What does it involve?
A cornea transplant is a surgical treatment used to treat changes in transparency or morphology of the cornea.
Which patients and diseases are suitable for such treatment?
A cornea transplant is mainly practised in those cases with a loss of corneal transparency. Some of the most common causes include: Anterior or posterior corneal dystrophies (Fuchs' endothelial dystrophy), infectious diseases, such as bacterial keratitis or herpes simplex keratitis, inflammatory corneal ulcers, thermal or chemical burns, corneal trauma.
A cornea transplant is also practised in those cases with a change in corneal morphology. Corneal ectatic disorders, such as keratoconus or pellucid marginal degeneration.
What is the technical procedure like?
There are different types of transplant depending on which layer of the cornea is affected. The procedure can be full-thickness, affecting all its layers, or lamellar, when only part of the corneal structure is transplanted.
Full-thickness transplant: when all layers of the cornea are affected
Anterior lamellar transplant: when only the most superficial (surface) layers of the cornea are affected
Lamellar endothelial transplant: DSAEK. When the innermost layer of the cornea is affected
Is there any major risk?
The main risks in a corneal transplant are: infection or bleeding (as with any type of ophthalmic surgery) and rejection (only in the case of full-thickness transplant or lamellar endothelial transplant).
Is it a good idea to have any tests done before the operation?
The cornea is a non-vascular tissue and therefore the risk of rejection is very low. No compatibility tests or matching of the patient and the corneal tissue to be implanted are required.
However, the usual pre-op study for any operation must include serum antibody testing for infections such as: HIV, hepatitis, syphilis.
What is the post-operative period like?
Cornea transplants are performed as day (outpatient) surgery, i.e. with no stay in hospital. Post-operative care following full-thickness transplant or anterior lamellar transplant surgery requires modified bed rest for approximately the first 5 days.
Endothelial transplant requires complete bed rest, lying face up for 24 hours, to guarantee correct positioning of the transplanted corneal graft.
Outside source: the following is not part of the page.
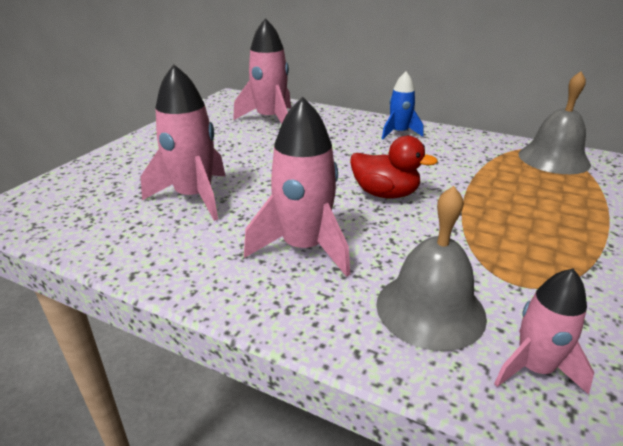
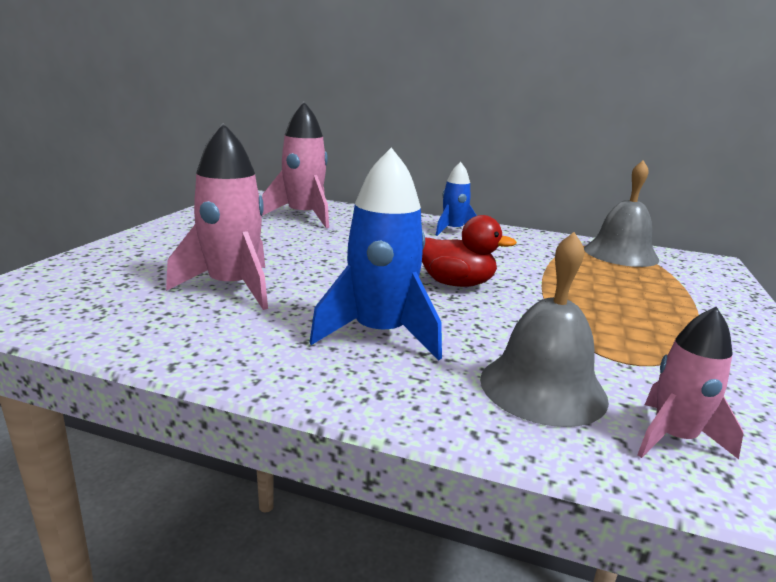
camera: 10 degrees left, 10 degrees down
(304, 247) = (380, 334): pink rocket -> blue rocket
This is because an air bubble holds the endotelial flap of the corneal graft in place until it has finally adhered.
What are the possible outcomes?
The outcomes of corneal transplant are very good, resulting in restored transparency and visual function in most cases.
In full-thickness or anterior lamellar transplant, which require numerous stitches, visual recovery is susceptible to suture-related post-operative astigmatism and therefore optimum vision is sometimes not achieved for up to 9 months after the operation. In the case of endothelial transplants, visual recovery is faster, with optimum vision achieved in approximately 1-2 months.